Jazz pianist Jason Moran (photograph by Clay Patrick McBride, from his SFMOMA event page)
Yesterday afternoon at the San Francisco Museum of Modern Art (SFMOMA), jazz pianist Jason Moran gave a solo performance in the Gina and Stuart Peterson White Box to complement his contribution to the SOFT POWER exhibition. As the Web page for this exhibition states, the project “is about the ways in which artists deploy art to explore their roles as citizens and social actors.” Moran’s presentation “considers the radical potential of the dream state as a waking vision state in which information is transmitted between dimensions of reality to affect a contemporary moment.” It was motivated by his conversation with dream therapist and poet IONE and linguist jessie little doe baird included in the exhibition catalogue.
Moran performed his solo piano gig in the center of the White Box space, surrounded by “in the round” seating for the audience.
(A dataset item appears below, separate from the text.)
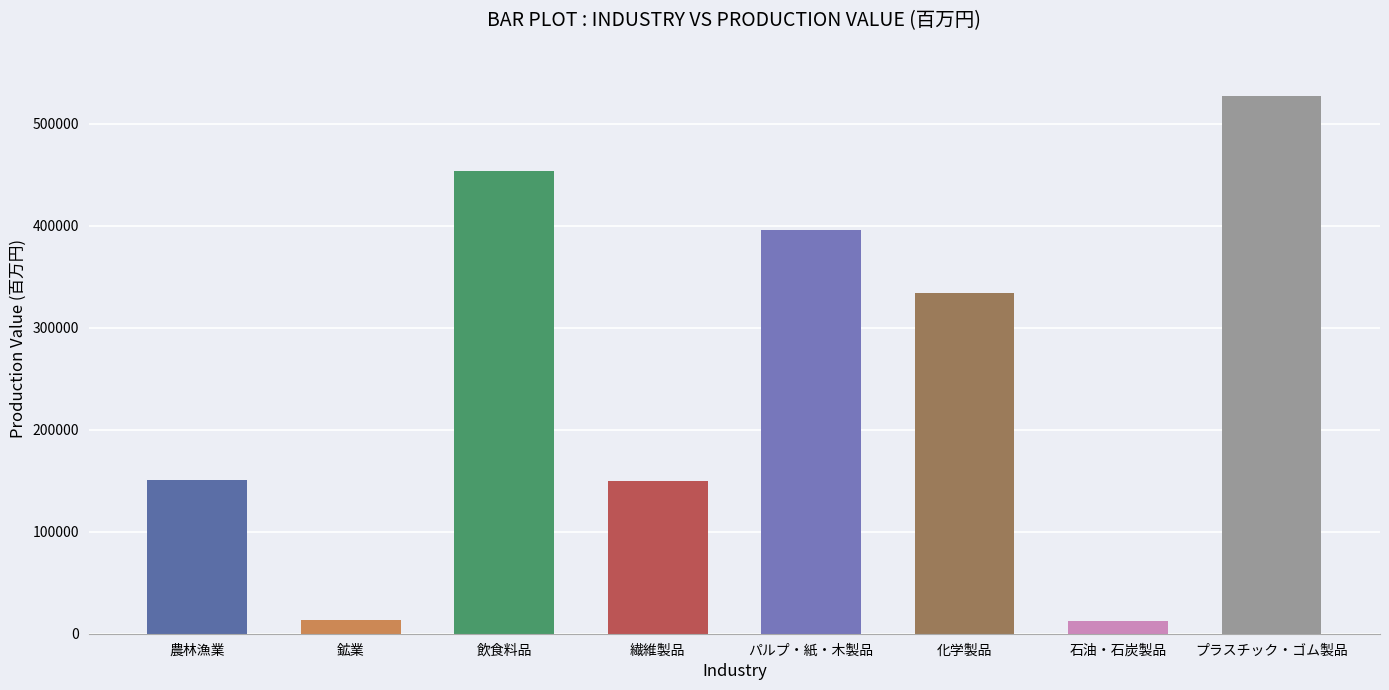

The chart shows a value of 150372 at 農林漁業. True or false?

True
All seats were occupied, along with a generous number of “standing room” attendees along the four surrounding walls of the space. Nevertheless, as the performance developed, many of the seats were vacated, leaving behind the serious listeners whose attention was more than adequately rewarded.
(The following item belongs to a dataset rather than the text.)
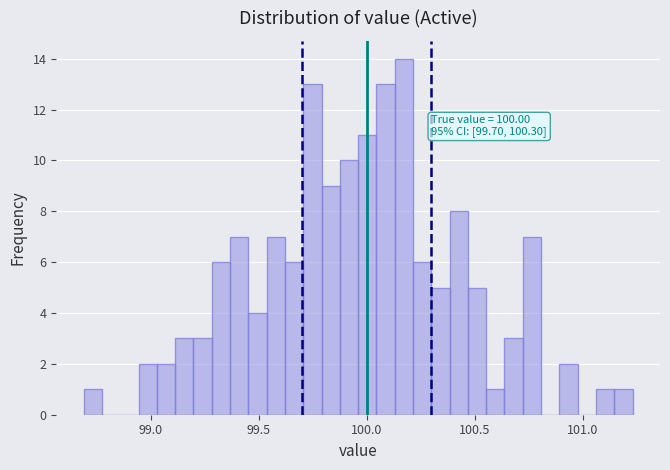

Read against the x-axis, roughly where is the centre of the tallest bar?

100.15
To be honest, however, I was unable to make the connection between Moran’s contribution to the exhibition and the music he was performing. If he was documenting his own “dream state,” he did so with highly attentive precision and an impressive breadth of both thematic and stylistic diversity. Presumably, most of what he was playing was his own improvisation, much of which may well have been spontaneous. This involved a broad survey of keyboard techniques; but, for the most part, the performance involved the development of a succession thematic elements, somewhat in the spirit of the extended uninterrupted improvisations that Keith Jarrett brings to his solo performances but very much in Moran’s own jazz voice.
The one exception to this overall plan was a brief venture into the music of Thelonious Monk. Moran began with an extended account of “’Round Midnight,” tacking a bit of “Crepuscule with Nellie” on towards the end of the take. I was particularly struck by how Moran evoked a synthesis of his own style with Monk’s. This was most evident in the “’Round Midnight” section, where Moran developed an elegant fabric in which some of Monk’s idioms were seamlessly woven together with Moran’s own inventive passages.
Personally, I found so much to occupy my conscious attention that I gave little thought to any dream state!